Sure, I’m pretty irritated when people ask me this question. But I can take it. I’m a big girl, and I’m used to it by now. Apparently, we’re disrupting some sort of acceptable social norm by not procreating again, and at this point, I just roll my eyes. But I often wonder how this question affects the people with one child, who are not one and done by choice.

Perhaps they physically can’t have another baby after their last pregnancy. According to the CDC, 7.5 million women in the United States struggle with infertility issues. Maybe they have gotten pregnant, but miscarried. Or perhaps their relationship is troubled, or they suffered from severe postpartum depression.

The possibilities are endless, and that question could be the epitome of a trigger. For me, it’s a trigger for irritation (and as you can probably tell from my tone, a little defensiveness as well). But for others, it might be the trigger for some very deep pain they’ve been masking.

I’ve decided to stop worrying about making other people feel more comfortable with my answer. From now on, I’m either going to say, “That’s not your business,” or if I’m feeling less irritable, “We’re not having another kid because we do not want another kid.”
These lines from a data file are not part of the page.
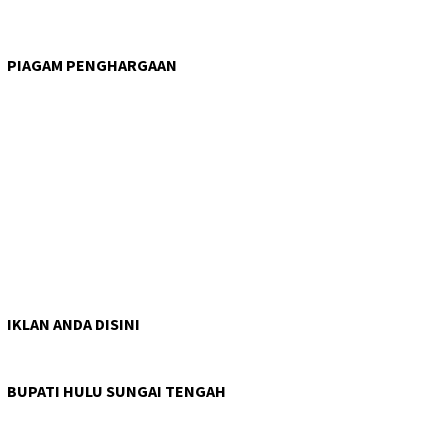
PIAGAM PENGHARGAAN
IKLAN ANDA DISINI
BUPATI HULU SUNGAI TENGAH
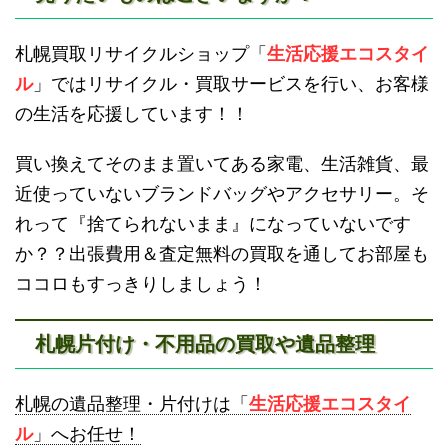
滝川不用品回収
新十津川不用品回収
札幌買取リサイクルショップ「
生活応援エコスタイ
ル
」ではリサイクル・買取サービスを行い、お客様
の生活を応援しています！！
買い換えてそのまま置いてある家電、生活雑貨、最
近使っていないブランドバッグやアクセサリー。そ
砂川不用品回収
帯広・十勝不用品回収
れって『捨てられないまま』になっていないです
か？？出張費用＆査定無料の買取を通してお部屋も
ココロもすっきりしましょう！
札幌片付け・不用品の買取や遺品整理
登別不用品回収
伊達市不用品回収
札幌の遺品整理・片付けは「
生活応援エコスタイ
ル
」へお任せ！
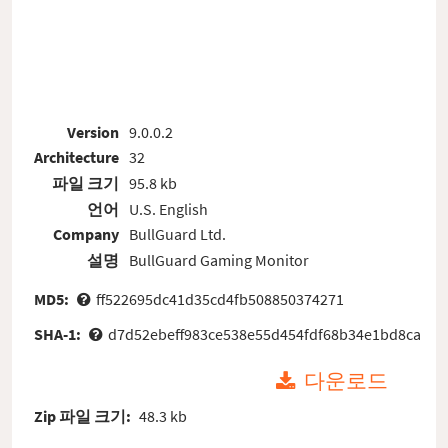
Version
9.0.0.2
Architecture
32
파일 크기
95.8 kb
언어
U.S. English
Company
BullGuard Ltd.
설명
BullGuard Gaming Monitor
MD5:
ff522695dc41d35cd4fb508850374271
SHA-1:
d7d52ebeff983ce538e55d454fdf68b34e1bd8ca
다운로드
Zip 파일 크기:
48.3 kb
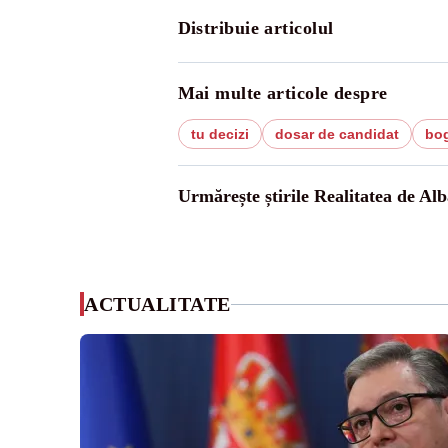
Distribuie articolul
Mai multe articole despre
tu decizi
dosar de candidat
bog
Urmărește știrile Realitatea de Alb
ACTUALITATE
And that’s it. I owe no one anything more than that.

On the flip side, if someone volunteers to share their reasoning for being one and done, be it infertility or just plain preference, let’s listen and empathize. Let’s normalize the decision and the conversation. If someone wants to share their plans to have or not have another child, I’m sure they will. In the meantime, it’s not your job to discuss it.

I may feel satisfied with my decision, but I do recognize a hollow ache that springs up from time to time when the subject of more children arises. I can’t imagine what hearing this question might do to a fellow parent in serious pain. I’m sure if you are asking, you’re not coming from a bad place.

But please remember, what seems like a simple question to you might be a minefield of complicated emotions to someone else.